▶ **TRABAJO REQUERIDO**
a. Imprime, sin cambiar nada, todo lo que va del fragmento sobre los niños apropiados desde "Mantener algo clandestino, ocultándolo" hasta "presiente inquietante.".
b. Indica si cada afirmación coincide con el fragmento sobre los niños apropiados. Responde sí o no y cita las palabras exactas que lo deciden. (i) Los niños fueron abandonados por sus padres. (ii) Hubo niños dejados en instituciones y tratados como NN aunque se conocía su origen. (iii) El poder totalitario asumió la responsabilidad de lo acontecido.
c. Completa la parte que sigue del fragmento sobre los niños apropiados, a partir de su última oración.

▶ **FRAGMENTO SELECCIONADO**

╭──

Así es que se sometió al niño a vivir en el
marco de una gran mentira, ya que los apropiadores,
al ocultar la verdad, se manejaron frente a él
como si nada hubiera pasado.
Sobre estos niños se ejerció violencia porque
fueron abruptamente separados de sus padres,
pues no fueron abandonados, sino robados y apropiados
ilegalmente; porque hubo ocultamiento de
identidad; incluyendo cambio de nombre y apellido,
cambio de fecha de nacimiento, en algunos
casos, incluso, cambio de edad y simulacro de
parto con falsificación de partida de nacimiento,
entre otros delitos; porque sufrieron adopciones
aparentemente legales, ya que hubo niños que fueron
dejados en instituciones y tratados como NN,
a pesar de que se conocía su origen; porque se vieron
sometidos a una convivencia con apropiadores
que obtuvieron un vínculo basado en la “desaparición
forzada” y el asesinato de los padres.
El poder totalitario nunca asumió la responsabilidad
de lo acontecido, negó su propia práctica de
burocratización de la muerte. Para ellos no hay
nombres, no hay cuerpos, no hay muertos, no hay
archivos, no hay responsables.
Mantener algo clandestino, ocultándolo para
que otros no sepan de ello, es siniestro. El niño es
sometido a vivir sin saberlo dentro del “secreto
familiar”, convive con algo que ignora aunque lo
presiente inquietante.

╰──

▶ **EXTRACTOS DE DATOS**
╭──

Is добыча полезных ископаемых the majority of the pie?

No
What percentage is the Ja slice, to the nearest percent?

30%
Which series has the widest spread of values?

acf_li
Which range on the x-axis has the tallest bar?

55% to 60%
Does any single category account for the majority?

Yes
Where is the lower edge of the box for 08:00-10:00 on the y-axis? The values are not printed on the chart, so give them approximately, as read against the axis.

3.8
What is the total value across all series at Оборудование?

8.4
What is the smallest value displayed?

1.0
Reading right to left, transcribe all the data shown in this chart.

╰──

▶ **RESULTADOS POR TAREA**
a.
Mantener algo clandestino, ocultándolo para
que otros no sepan de ello, es siniestro. El niño es
sometido a vivir sin saberlo dentro del “secreto
familiar”, convive con algo que ignora aunque lo
presiente inquietante.

b.
(i) No: "pues no fueron abandonados, sino robados y apropiados ilegalmente".
(ii) Sí: "hubo niños que fueron dejados en instituciones y tratados como NN, a pesar de que se conocía su origen".
(iii) No: "El poder totalitario nunca asumió la responsabilidad de lo acontecido".

c.
Desde esta perspectiva, el hijo apropiado es
también un desaparecido. Un desaparecido con
vida, ya que es alguien a quien se le ha ocultado
su identidad y desconoce su verdadero origen, su
verdadera familia, su verdadera historia. Por eso, se
habla de chicos desaparecidos.
Son los “desaparecidos vivos” de hoy que conviven
con sus apropiadores. “Desaparecidos vivos” a
los que se les somete a permanecer en la ignora ncia
del origen del vínculo que se basa en el asesinato
de sus padres y su propio robo. “Desaparecidos
vivos”, antes niños y hoy jóvenes y adultos, sobre
los cuáles se sigue cometiendo un delito; el delito
de secuestro y supresión de identidad.
Mientras tanto, en los años de la Dictadura
Militar, los familiares de los desaparecidos se sumían
en la angustia y salían a buscar a sus seres queridos
con todo el miedo a cuestas y a pesar de ese
miedo. Uno de los objetivos del aparato represivo
así armado era que la gente se mantuviera aislada,
que no pudiera unirse para buscar respuestas
colectivas. Tener un desaparecido en la familia se
convertía en un estigma. Muchos se alejaban por
miedo, por incomprensión, por la vaguedad misma
de la acción clandestina operada desde el Estado.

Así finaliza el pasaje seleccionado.